Chuck Yeager, the first person to break the sound barrier and one of the U.S. Air Force’s most decorated test pilots, died Monday. He was 97.
Charles Elwood Yeager was a United States Air Force officer, flying ace, and record-setting test pilot. In 1947, he became the first pilot in history confirmed to have exceeded the speed of sound in level flight. Yeager’s career began in World War II as a private in the United States Army Air Forces in 1941. After serving as an aircraft mechanic, in September 1942 he entered enlisted pilot training and upon graduation was promoted to the rank of flight officer (the World War II USAAF equivalent to warrant officer), later achieving most of his aerial victories as a P-51 fighter pilot on the Western Front, where he was credited with 11.5 enemy aircraft.

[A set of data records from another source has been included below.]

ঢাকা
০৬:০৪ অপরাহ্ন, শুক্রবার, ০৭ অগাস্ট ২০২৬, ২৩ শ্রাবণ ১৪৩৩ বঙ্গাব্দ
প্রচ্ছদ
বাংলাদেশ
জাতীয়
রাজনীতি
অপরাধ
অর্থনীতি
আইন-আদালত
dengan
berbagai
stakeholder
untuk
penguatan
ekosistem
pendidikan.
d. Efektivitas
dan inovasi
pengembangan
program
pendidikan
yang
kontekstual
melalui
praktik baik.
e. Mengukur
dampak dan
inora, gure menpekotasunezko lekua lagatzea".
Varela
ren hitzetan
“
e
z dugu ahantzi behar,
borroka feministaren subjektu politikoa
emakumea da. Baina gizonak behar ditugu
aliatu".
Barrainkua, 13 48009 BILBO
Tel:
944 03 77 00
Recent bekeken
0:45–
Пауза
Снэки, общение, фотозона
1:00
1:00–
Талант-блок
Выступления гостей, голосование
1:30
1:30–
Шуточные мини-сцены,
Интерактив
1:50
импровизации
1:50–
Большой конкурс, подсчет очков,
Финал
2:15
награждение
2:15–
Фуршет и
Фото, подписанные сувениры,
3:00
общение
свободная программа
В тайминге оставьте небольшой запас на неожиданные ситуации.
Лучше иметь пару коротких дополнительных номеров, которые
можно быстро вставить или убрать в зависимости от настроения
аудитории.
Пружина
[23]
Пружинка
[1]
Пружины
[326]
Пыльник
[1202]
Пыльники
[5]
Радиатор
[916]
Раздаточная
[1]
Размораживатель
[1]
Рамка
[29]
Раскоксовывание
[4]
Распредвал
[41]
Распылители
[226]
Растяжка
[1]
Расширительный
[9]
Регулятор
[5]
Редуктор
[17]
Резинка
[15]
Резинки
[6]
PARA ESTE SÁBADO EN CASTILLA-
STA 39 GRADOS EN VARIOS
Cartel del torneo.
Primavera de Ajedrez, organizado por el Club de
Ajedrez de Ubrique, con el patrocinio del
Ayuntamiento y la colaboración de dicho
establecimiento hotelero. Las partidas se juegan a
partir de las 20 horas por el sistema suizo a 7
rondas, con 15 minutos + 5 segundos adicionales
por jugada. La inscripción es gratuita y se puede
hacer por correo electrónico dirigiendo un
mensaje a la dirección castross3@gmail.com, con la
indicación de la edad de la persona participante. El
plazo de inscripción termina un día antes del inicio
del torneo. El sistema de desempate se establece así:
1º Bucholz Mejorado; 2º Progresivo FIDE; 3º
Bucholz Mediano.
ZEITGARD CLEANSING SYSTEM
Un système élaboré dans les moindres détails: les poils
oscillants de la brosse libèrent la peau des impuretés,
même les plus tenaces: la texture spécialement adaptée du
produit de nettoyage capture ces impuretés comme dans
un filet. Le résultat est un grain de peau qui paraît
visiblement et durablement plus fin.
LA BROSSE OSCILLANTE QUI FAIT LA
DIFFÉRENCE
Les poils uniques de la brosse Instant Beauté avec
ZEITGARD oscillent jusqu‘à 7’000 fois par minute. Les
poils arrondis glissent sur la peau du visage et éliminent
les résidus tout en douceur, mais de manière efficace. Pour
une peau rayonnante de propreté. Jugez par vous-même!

After the war, Yeager became a test pilot of many types of aircraft, including experimental rocket-powered aircraft. As the first human to officially break the sound barrier, on October 14, 1947, he flew the experimental Bell X-1 at Mach 1 at an altitude of 45,000 feet (13,700 m), for which he won both the Collier and Mackay trophies in 1948. He then went on to break several other speed and altitude records. Yeager later commanded fighter squadrons and wings in Germany, as well as in Southeast Asia during the Vietnam War. In recognition of the outstanding performance ratings of those units, he was promoted to brigadier general in 1969, retiring on March 1, 1975. Yeager’s three-war active-duty flying career spanned more than 30 years and took him to many parts of the world, including the Soviet Union during the height of the Cold War.